We benchmarked SFREEMAP's performance against make.simmap, a popular R-based implementation of stochastic mapping. SFREEMAP confirmed theoretical expectations outperforming make.simmap in every experiment and reducing computation time of relatively modest datasets from hours to minutes. We have also demonstrated that SFREEMAP returns estimates which were not only similar to the ones obtained by averaging across make.simmap mappings, but also more accurate, according to simulated data. We illustrate our visualization strategy using previously published data on the evolution of coloniality in scleractinian corals.
SFREEMAP is an accurate and fast alternative to ancestral state reconstruction via simulation-based stochastic mapping.

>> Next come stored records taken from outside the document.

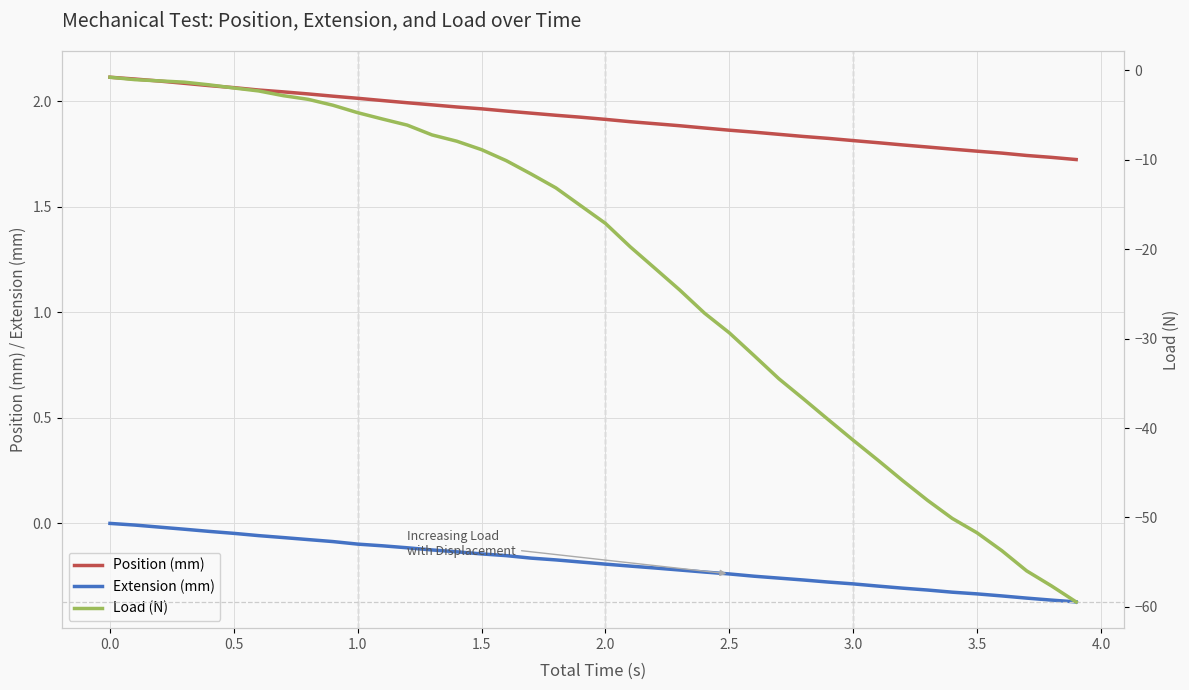

True or false: Position (mm) and Extension (mm) intersect in this chart.

False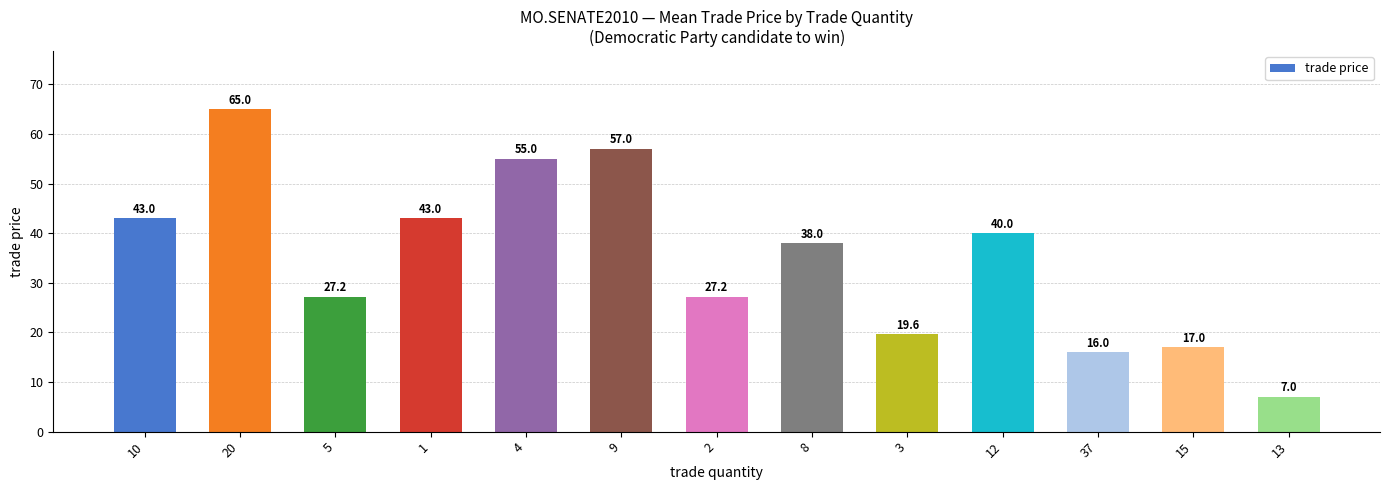

How many values are below 38?

6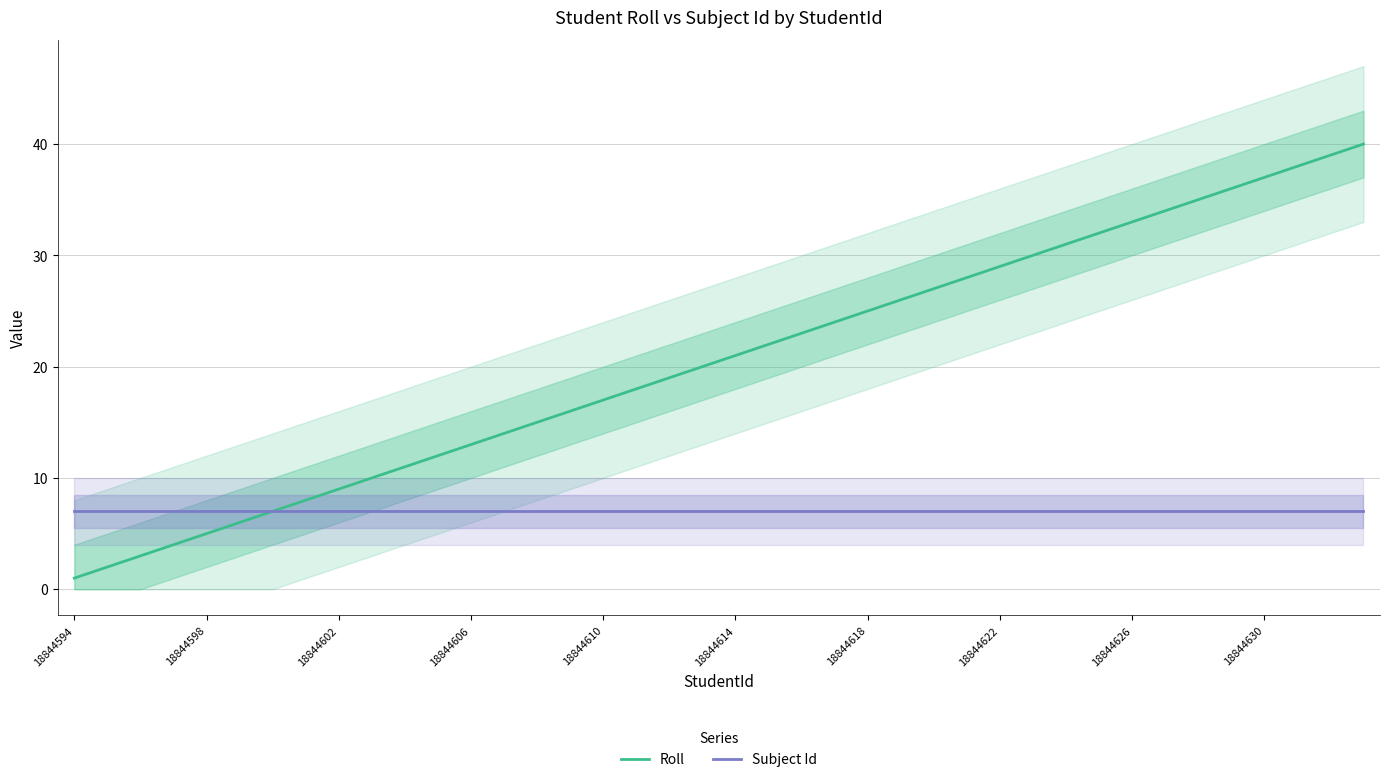

True or false: Subject Id and Roll cross at least once.

False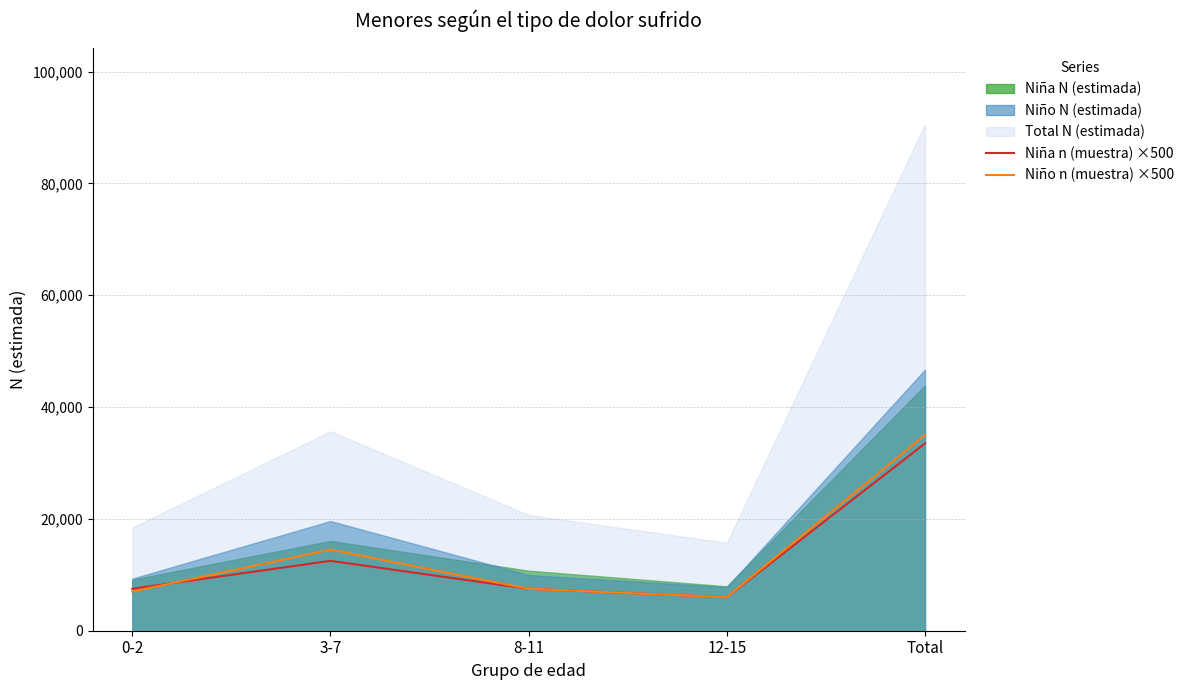

Count the number of categories in the chart.

5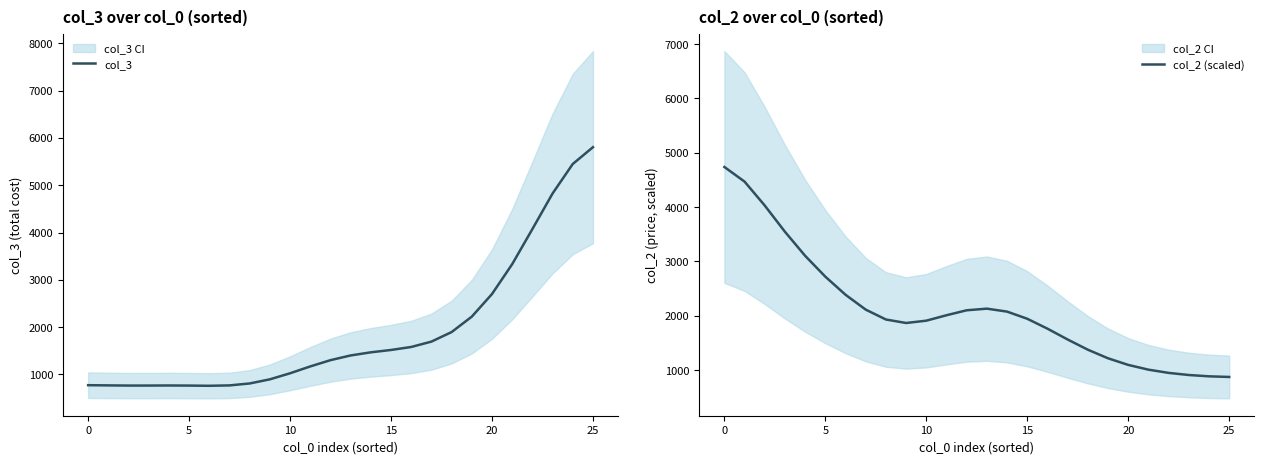

Between which two adjacent categories do col_2 (scaled) and col_3 first intersect?

16 and 17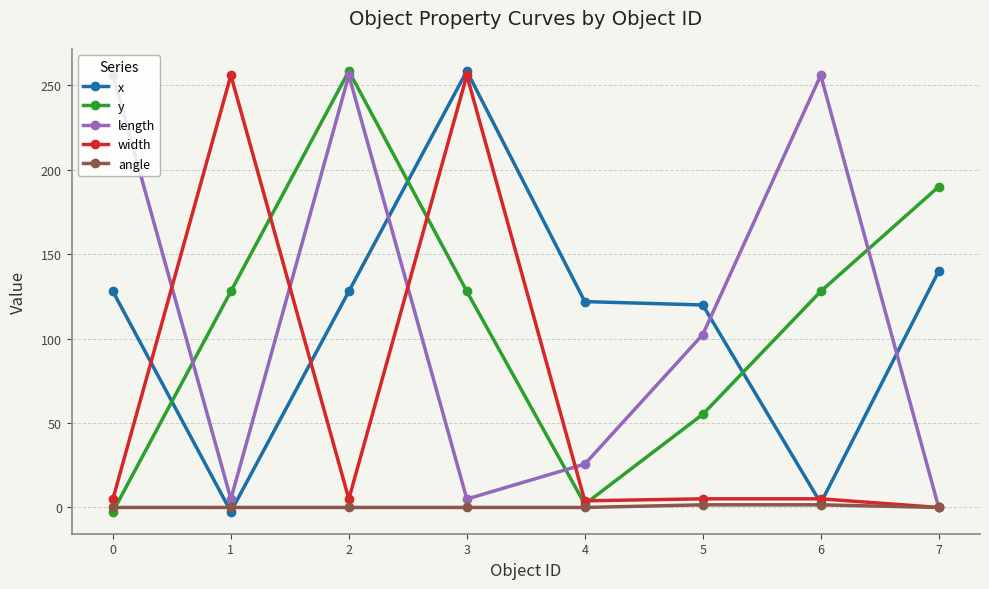

What is the spread (max minus min) of values at 1?

258.5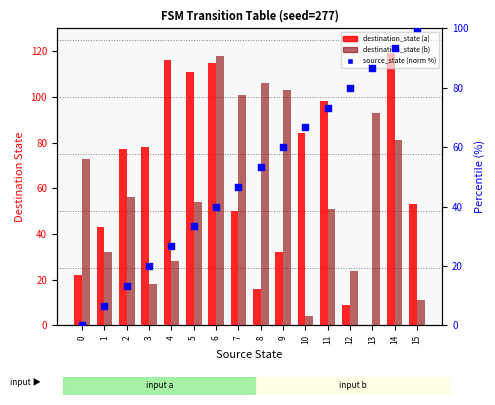

Which series contains the lowest Y value?

destination_state (a)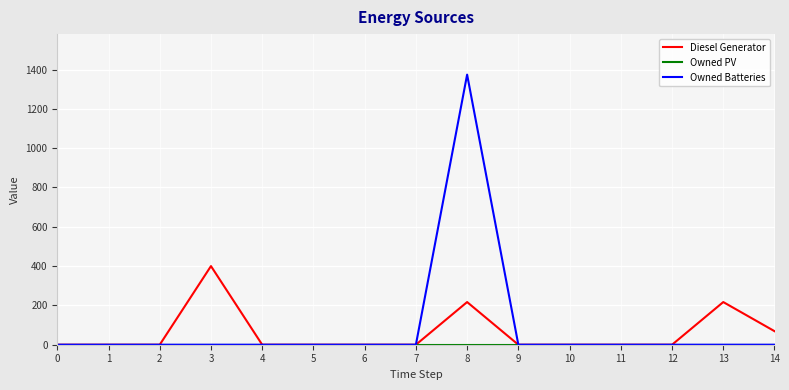

What is the difference between the highest and lowest values at 13?

217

随机映射在比较生物学中经常用于模拟性状进化,能够对诸如沿树的状态转换数量和内部节点状态分布等统计量进行概率计算。常见的实现依赖于连续时间马尔可夫链模拟,其参数难以调整且存在固有误差。因此,研究人员必须运行大量模拟才能获得足够的估计值。虽然在假定为“真实”拓扑结构的单棵树上进行模拟时执行时间往往相对较短,但如果对多棵树进行分析,比如对通过贝叶斯系统发育推断获得的后验分布中的树进行分析,执行时间可能会成为一个问题。处理这样的分布比处理单棵树更可取,因为它们允许将系统发育不确定性纳入参数估计。在这种情况下,详细的性状映射不如跨拓扑结构的参数整合重要。在此,我们展示了一种基于R语言的实现方法(SFREEMAP),该方法采用一种分析方法来准确获得每个分支的状态转换数量和驻留时间的期望值。我们还引入了一种直观的结果可视化方法,即通过对后验分布进行积分并将参数汇总到用户提供的目标参考拓扑结构(如一致树或最大后验概率树)上。
我们将SFREEMAP的性能与make.simmap(一种流行的基于R语言的随机映射实现方法)进行了基准测试。SFREEMAP证实了理论预期,在每个实验中均优于make.simmap,并将相对较小数据集的计算时间从数小时缩短至数分钟。我们还证明,根据模拟数据,SFREEMAP返回的估计值不仅与通过对make.simmap映射进行平均得到的估计值相似,而且更准确。我们使用先前发表的关于石珊瑚群体形成进化的数据来说明我们的可视化策略。
SFREEMAP是一种通过基于模拟的随机映射进行祖先状态重建的准确且快速的替代方法。